Setelah ijin dengan tetangga sebelah, aku pun naik melalui kantor sebelah. Eh, cuma sampe lantai 3. So..? Bayangin ajalah Jackie Chan yang lagi ngelompatin tembok...Rada-rada fear factor gimana gitu..Inget pesen engkong: jangan liat ke bawah kalo lagi naek tinggi...!

Hup, sukses sampai atap lantai 4. Lho..? Ternyata semua pake multiroof, jadi nggak bisa diangkat karena permanen dipaku ke reng atap. Bengong lagi di atap kantor. Hmm, pemandangannya lumayan keren juga. Tapi puaanasssnya minta maap,...

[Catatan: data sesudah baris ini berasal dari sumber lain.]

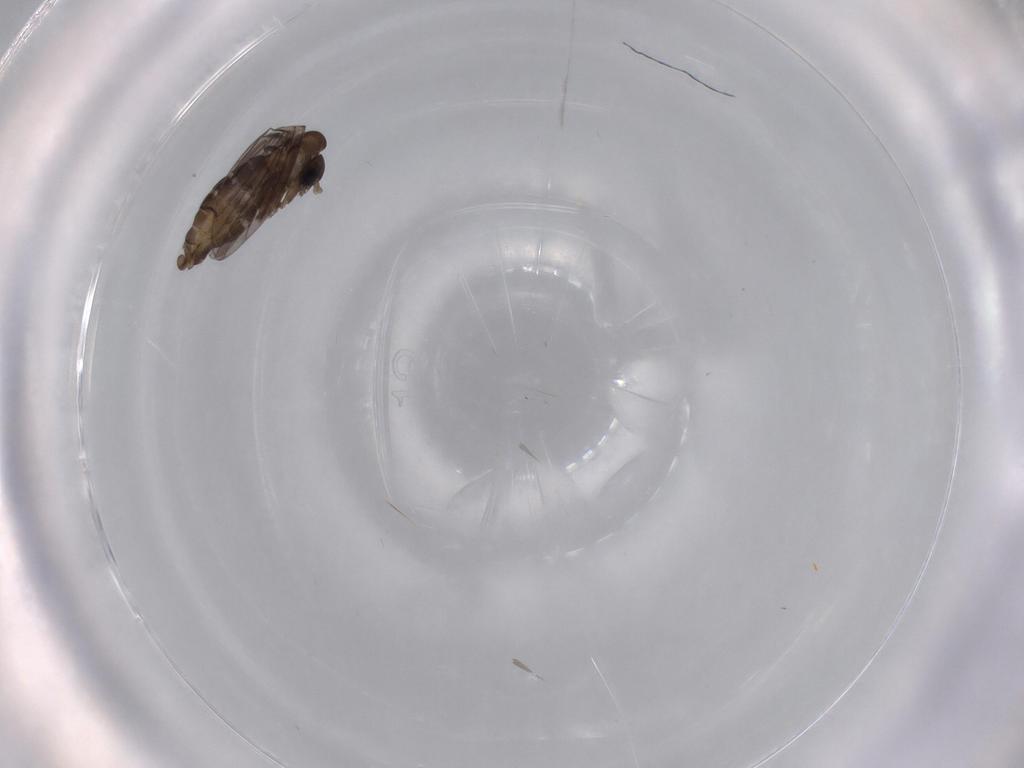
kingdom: Animalia
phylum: Arthropoda
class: Insecta
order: Diptera
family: Psychodidae
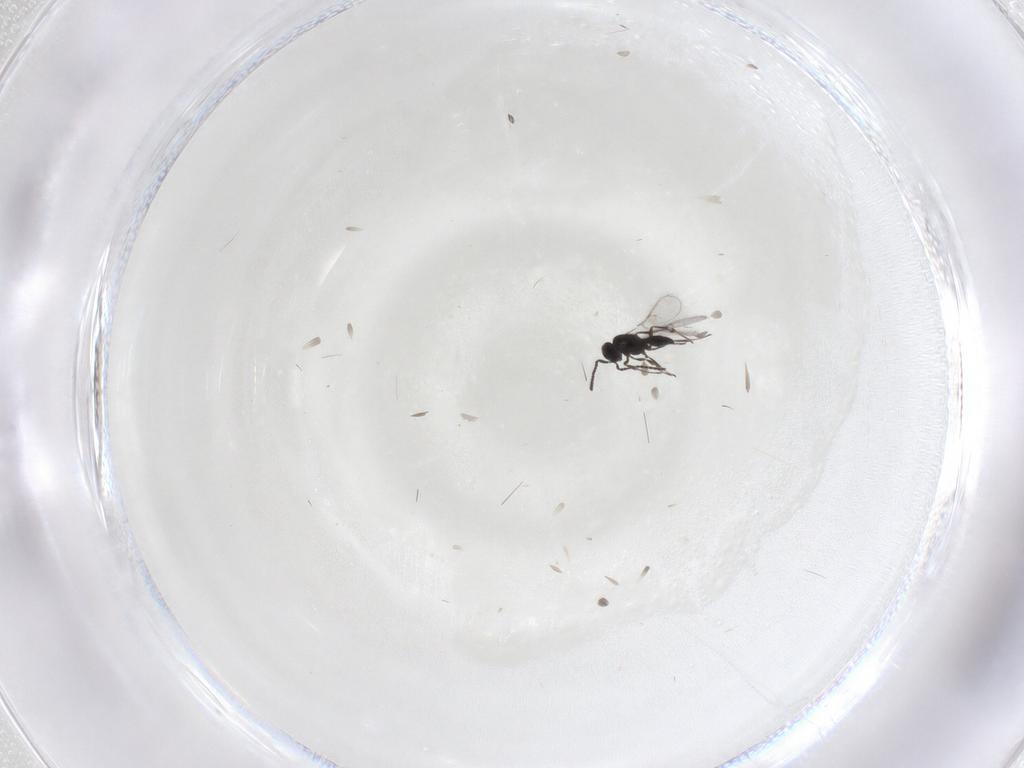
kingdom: Animalia
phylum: Arthropoda
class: Insecta
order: Hymenoptera
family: Scelionidae
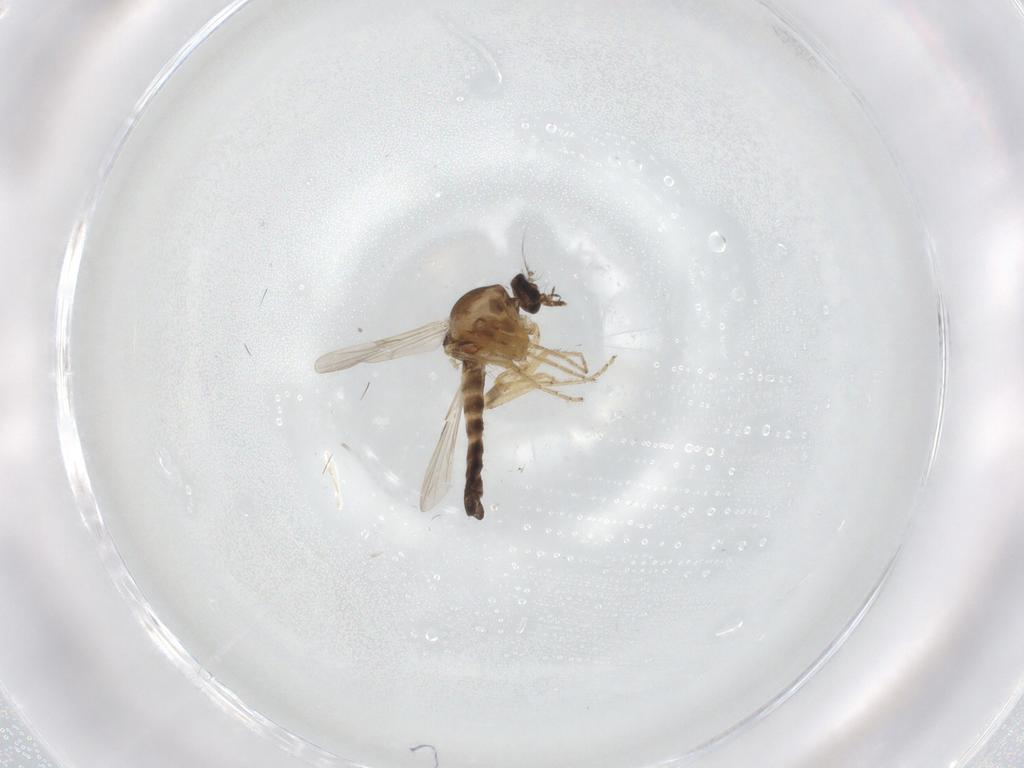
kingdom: Animalia
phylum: Arthropoda
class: Insecta
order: Diptera
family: Ceratopogonidae
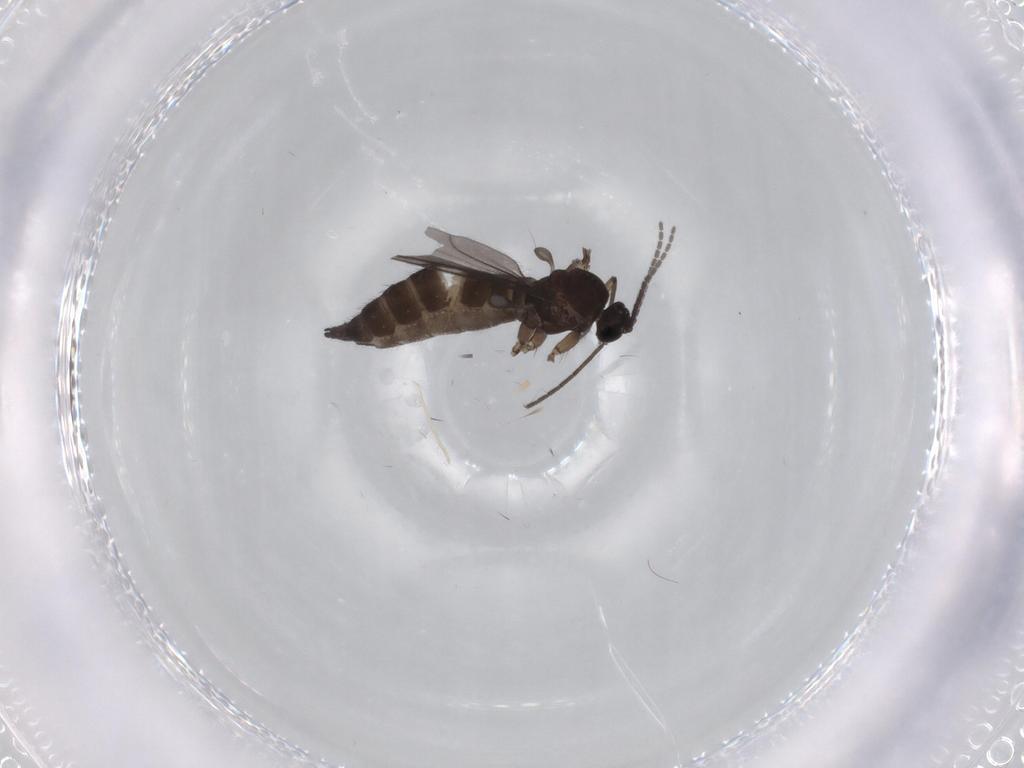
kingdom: Animalia
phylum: Arthropoda
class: Insecta
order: Diptera
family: Sciaridae
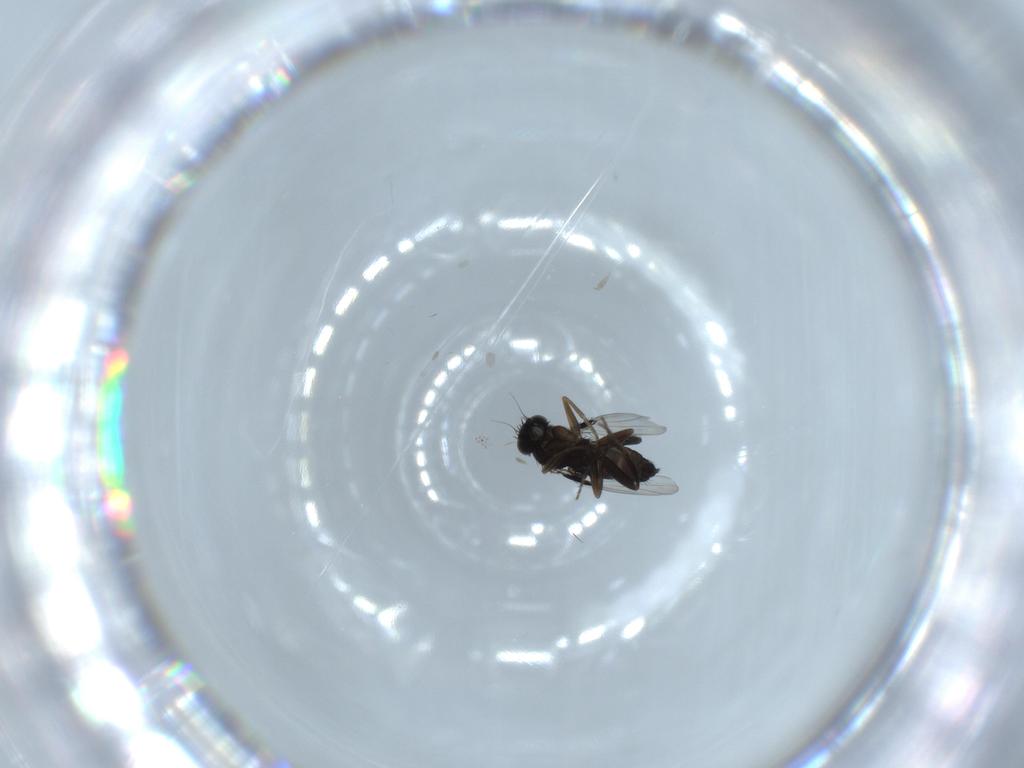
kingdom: Animalia
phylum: Arthropoda
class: Insecta
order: Diptera
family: Phoridae
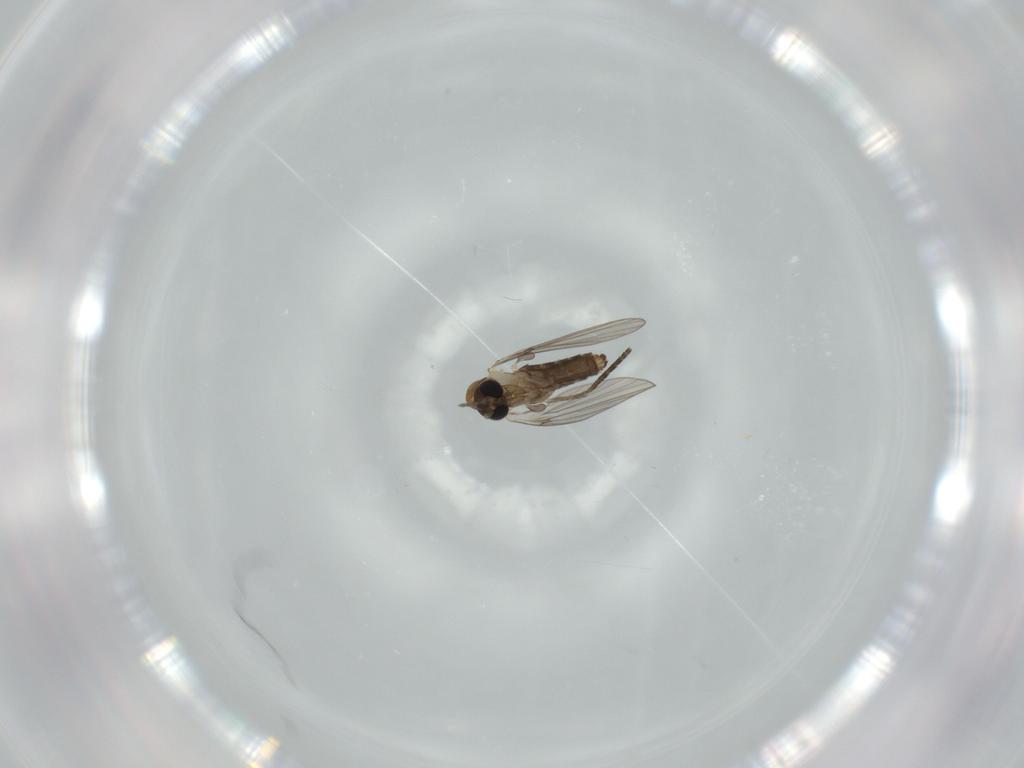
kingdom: Animalia
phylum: Arthropoda
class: Insecta
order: Diptera
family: Psychodidae
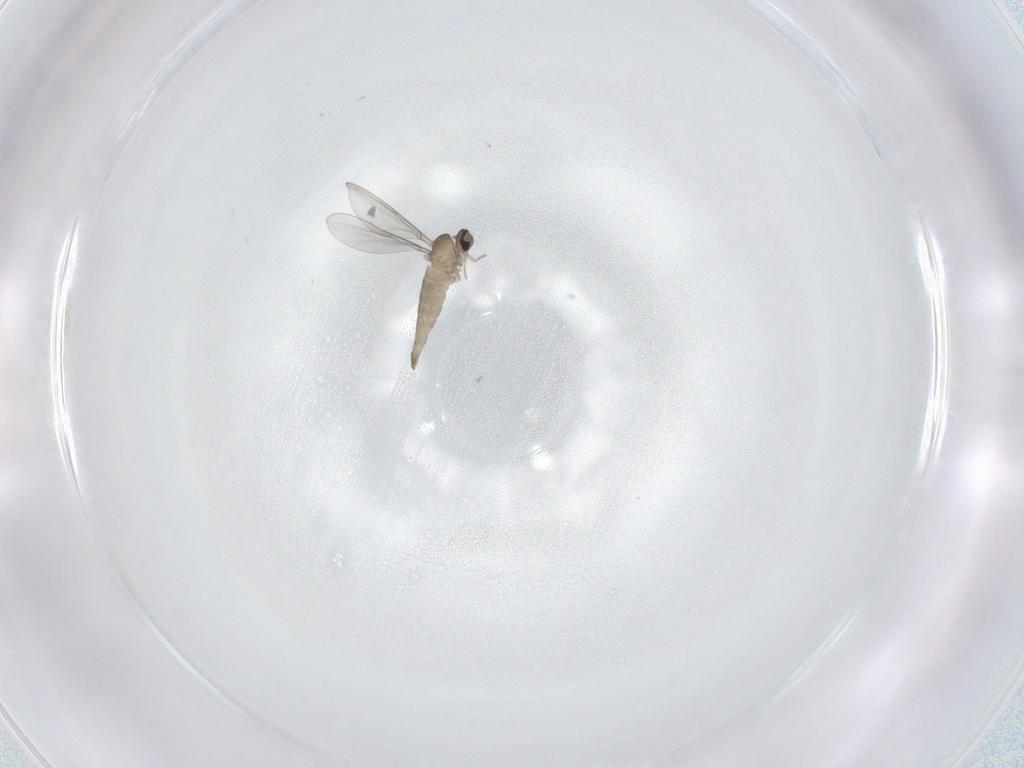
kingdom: Animalia
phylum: Arthropoda
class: Insecta
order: Diptera
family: Cecidomyiidae
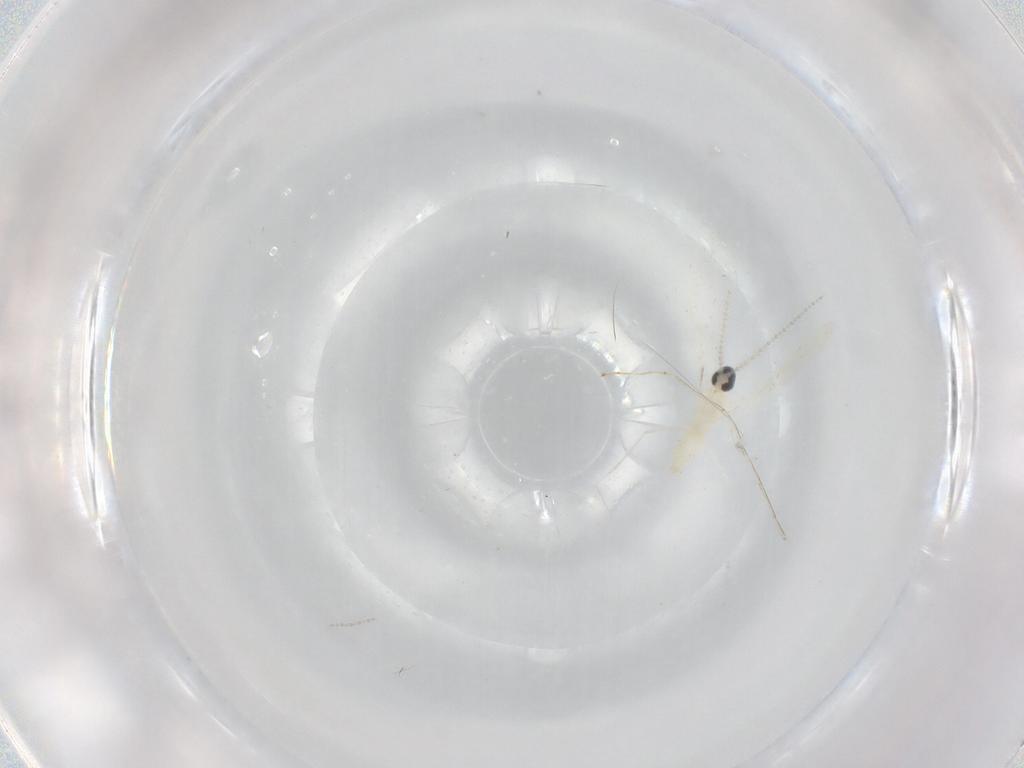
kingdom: Animalia
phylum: Arthropoda
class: Insecta
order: Diptera
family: Cecidomyiidae
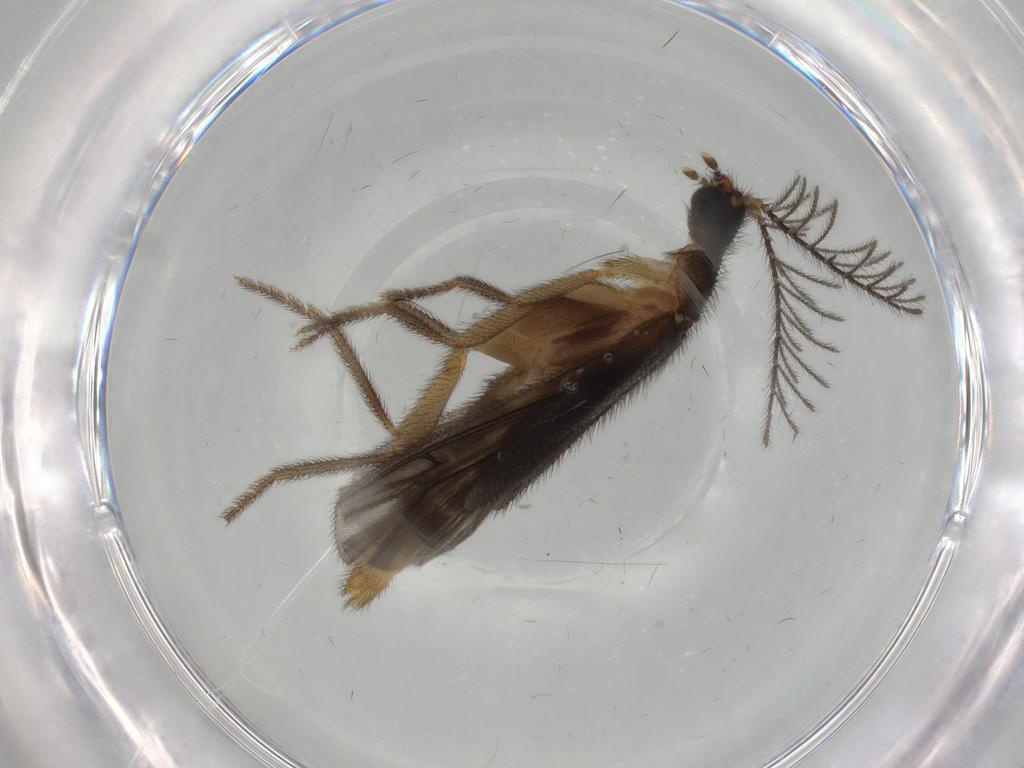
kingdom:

Jadi aku buru-buru ke lantai 4, harapanku satu-satunya untuk masuk ke dalam. Pintu terkunci, jendela terkunci. Ya karena memang nggak ada yang tinggal di situ. Hampir-hampir kupecahkan kaca jendela di lantai 4. Tapi males banget ngerapihinnya. Mikir lagi

Congkel sana congkel sini, nggak bergerak juga. Kucopot lis karet kaca jendela masih ada lagi lis alumuniumnya. Halah,..gimana coba? Setan lewat lagi, udah pecahin aja...
Saat hampir mentok dan tangan udah menggapai kursi kecil untuk membuyarkan kaca, kuiseng nyungkil satu lis alumunium jendela. Kok, meregang..kuteruskan usaha itu. Aha...! berhasil dilepas. Bak ahli seluruh lis kulepas dan plop! Kaca jendela itu jatuh menimpaku. Nggak kok, nggak jadi pecah. udah siap siaga menunggu jatuhnya jendela.

Dengan gembira, aku melompat masuk ke kamar dan segera berlari menuruni tangga ke lantai 1. Gelap nggak kupikir lagi. Yang penting segera membuka pintu. Dan benar, si anak kunci dengan antengnya menggantung di lobangnya.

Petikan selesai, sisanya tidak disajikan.